● **任务目标**
请续写这篇讲最小错误率贝叶斯决策的文章，从它最后一句之后接着写下去。

● **节选**
────────────────

2.1_最小错误率贝叶斯决策

最新推荐文章于 2024-07-17 21:40:42 发布

Gantnocap

最新推荐文章于 2024-07-17 21:40:42 发布

阅读量1.7k

点赞数 46

分类专栏：模式识别与机器学习文章标签：人工智能机器学习算法概率论

本文链接：https://blog.csdn.net/2301_79449205/article/details/134646696

版权

模式识别与机器学习专栏收录该内容

7 篇文章 2 订阅

订阅专栏

目标：最小化错误率
问题：错误率是啥？

先定义错误概率：给定样本 $\mathbf{x}_d$ , 是d维列向量（具有d个特征的样本），把该样本分类错误的概率，比如把明明是一只狗，分类成猫的概率是多少，这就是对于该样本的分类的错误概率！对象是一个样本。

那什么又是错误率呢？：
错误率指的就是对于所有的样本，把每个样本分错的概率加权平均就是对于整个样本集的分类错误率。即错误概率的期望。对象是所有样本。

────────────────

● **记录数据**
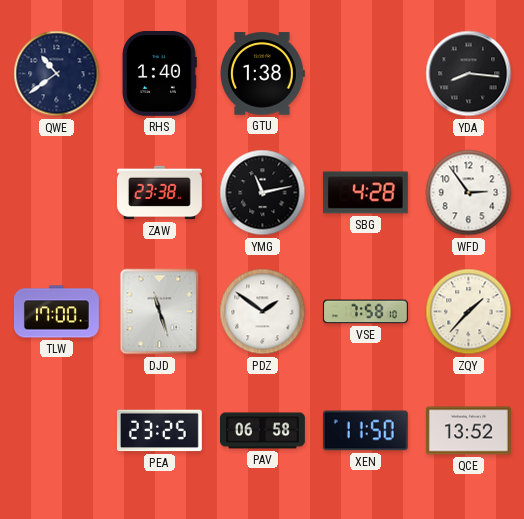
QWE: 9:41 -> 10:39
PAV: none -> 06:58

────────────────

● **本题答案**
接下来给出具体分析，考虑二分类情况 $\omega_1$ 和 $\omega_2$ , 给定一个样本 $\mathbf{x}_d$ , $\mathbf{x}_d$ 要么属于 $\omega_1$ 类，要么属于 $\omega_2$ 类。假定各类的先验概率 $P(\omega_i)$ 已知，且已知各类中的样本分布密度，即类条件概率密度 $P(\mathbf{x}_d|\omega_i)$ 。

我们要做的决策就是对于某个未知样本 $\mathbf{x}_d$ , 判断该样本属于哪一类。
$即给定\mathbf{x}_d, \\ \mathbf{x}_d \in \omega_1\quad or \in \omega_2$

翻译成概率就是 $P(\omega_i|\mathbf{x}_d)$ 这个条件概率的大小。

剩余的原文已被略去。